### Supplied material
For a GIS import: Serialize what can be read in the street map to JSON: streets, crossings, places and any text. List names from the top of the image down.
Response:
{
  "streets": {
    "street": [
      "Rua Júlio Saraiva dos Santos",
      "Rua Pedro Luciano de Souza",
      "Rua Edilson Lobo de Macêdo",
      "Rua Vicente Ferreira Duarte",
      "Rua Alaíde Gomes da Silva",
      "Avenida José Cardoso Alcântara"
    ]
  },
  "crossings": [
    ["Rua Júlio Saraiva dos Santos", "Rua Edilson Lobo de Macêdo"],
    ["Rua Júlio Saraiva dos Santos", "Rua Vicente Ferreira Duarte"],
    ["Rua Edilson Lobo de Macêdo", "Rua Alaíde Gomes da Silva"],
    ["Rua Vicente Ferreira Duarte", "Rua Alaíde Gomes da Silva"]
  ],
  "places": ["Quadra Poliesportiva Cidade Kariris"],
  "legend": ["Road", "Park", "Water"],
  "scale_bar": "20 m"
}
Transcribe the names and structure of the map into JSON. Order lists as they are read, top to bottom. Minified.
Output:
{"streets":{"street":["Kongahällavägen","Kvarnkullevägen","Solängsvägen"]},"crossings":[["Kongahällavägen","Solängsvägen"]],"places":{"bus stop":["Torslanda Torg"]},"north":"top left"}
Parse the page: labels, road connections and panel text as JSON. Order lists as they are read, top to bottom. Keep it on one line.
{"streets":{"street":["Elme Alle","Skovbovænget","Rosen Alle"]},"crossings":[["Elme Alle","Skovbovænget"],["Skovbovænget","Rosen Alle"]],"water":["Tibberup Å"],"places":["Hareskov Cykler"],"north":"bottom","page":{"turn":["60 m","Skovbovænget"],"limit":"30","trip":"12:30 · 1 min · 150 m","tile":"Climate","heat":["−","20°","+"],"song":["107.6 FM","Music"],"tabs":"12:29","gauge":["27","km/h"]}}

### Task item
Please make an exact copy of the entries, down to the last character.

### Response box
For a GIS import: Serialize what can be read in the street map to JSON: streets, crossings, places and any text. List names from the top of the image down.
Response:
{
  "streets": {
    "street": [
      "Rua Júlio Saraiva dos Santos",
      "Rua Pedro Luciano de Souza",
      "Rua Edilson Lobo de Macêdo",
      "Rua Vicente Ferreira Duarte",
      "Rua Alaíde Gomes da Silva",
      "Avenida José Cardoso Alcântara"
    ]
  },
  "crossings": [
    ["Rua Júlio Saraiva dos Santos", "Rua Edilson Lobo de Macêdo"],
    ["Rua Júlio Saraiva dos Santos", "Rua Vicente Ferreira Duarte"],
    ["Rua Edilson Lobo de Macêdo", "Rua Alaíde Gomes da Silva"],
    ["Rua Vicente Ferreira Duarte", "Rua Alaíde Gomes da Silva"]
  ],
  "places": ["Quadra Poliesportiva Cidade Kariris"],
  "legend": ["Road", "Park", "Water"],
  "scale_bar": "20 m"
}
Transcribe the names and structure of the map into JSON. Order lists as they are read, top to bottom. Minified.
Output:
{"streets":{"street":["Kongahällavägen","Kvarnkullevägen","Solängsvägen"]},"crossings":[["Kongahällavägen","Solängsvägen"]],"places":{"bus stop":["Torslanda Torg"]},"north":"top left"}
Parse the page: labels, road connections and panel text as JSON. Order lists as they are read, top to bottom. Keep it on one line.
{"streets":{"street":["Elme Alle","Skovbovænget","Rosen Alle"]},"crossings":[["Elme Alle","Skovbovænget"],["Skovbovænget","Rosen Alle"]],"water":["Tibberup Å"],"places":["Hareskov Cykler"],"north":"bottom","page":{"turn":["60 m","Skovbovænget"],"limit":"30","trip":"12:30 · 1 min · 150 m","tile":"Climate","heat":["−","20°","+"],"song":["107.6 FM","Music"],"tabs":"12:29","gauge":["27","km/h"]}}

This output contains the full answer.